- Exercise description: Count every line below that holds "scroll". Number only.

- Task inputs:
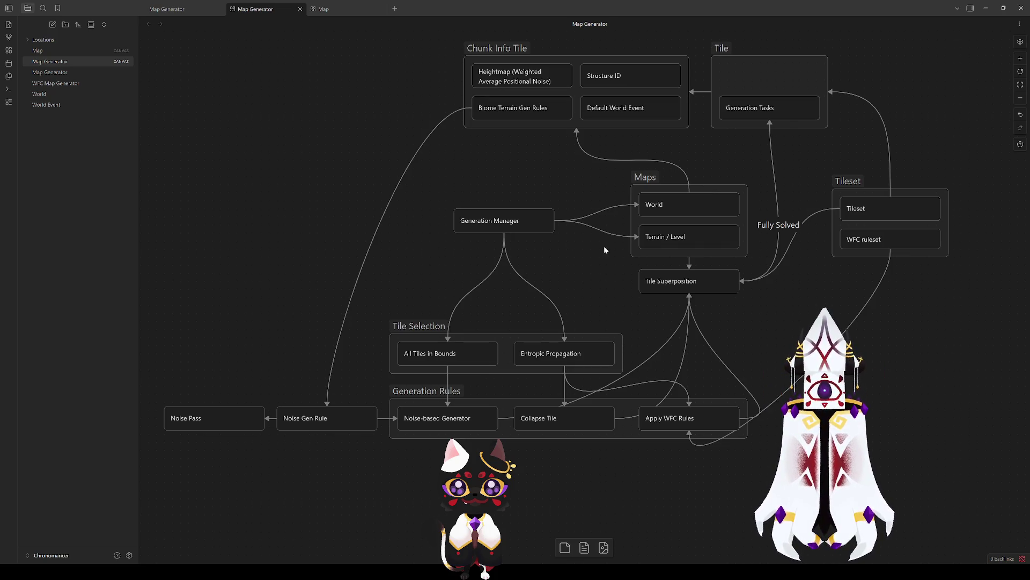
scroll(591, 241, "down", 1)
scroll(590, 242, "up", 1)
scroll(591, 242, "down", 3)
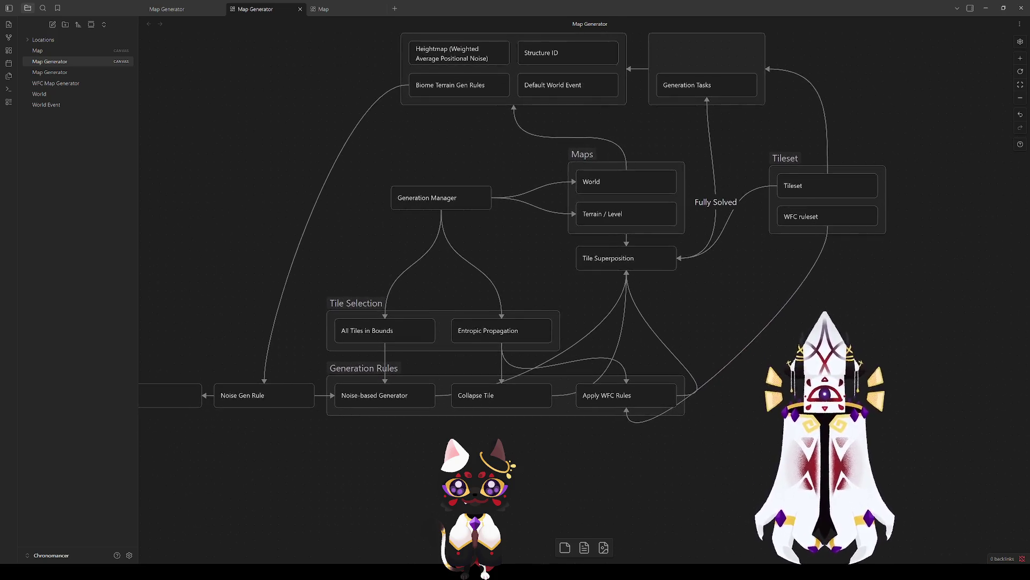
scroll(591, 241, "up", 5)
scroll(590, 268, "down", 1)
scroll(591, 268, "left", 2)
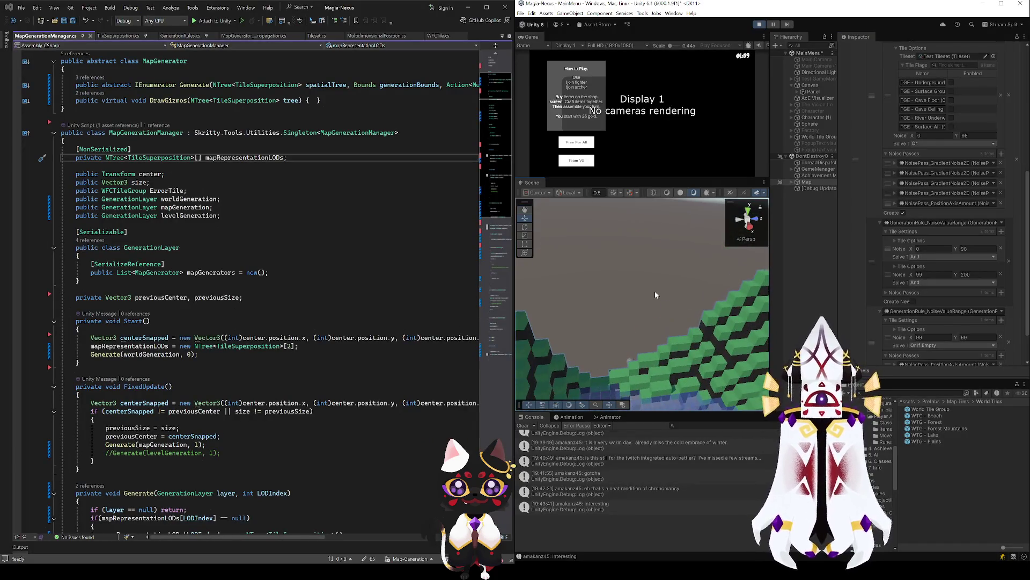
Orbit the Scene view around the green voxel terrain and look across the water.
mouse_move(678, 284)
left_mouse_down()
mouse_move(644, 274)
mouse_move(982, 186)
mouse_move(957, 231)
mouse_move(851, 296)
mouse_move(909, 298)
mouse_move(744, 278)
mouse_move(793, 290)
mouse_move(791, 342)
mouse_move(768, 352)
mouse_move(557, 365)
mouse_move(664, 337)
mouse_move(544, 443)
mouse_move(535, 440)
mouse_move(659, 398)
mouse_move(518, 386)
left_mouse_up()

- Output: 6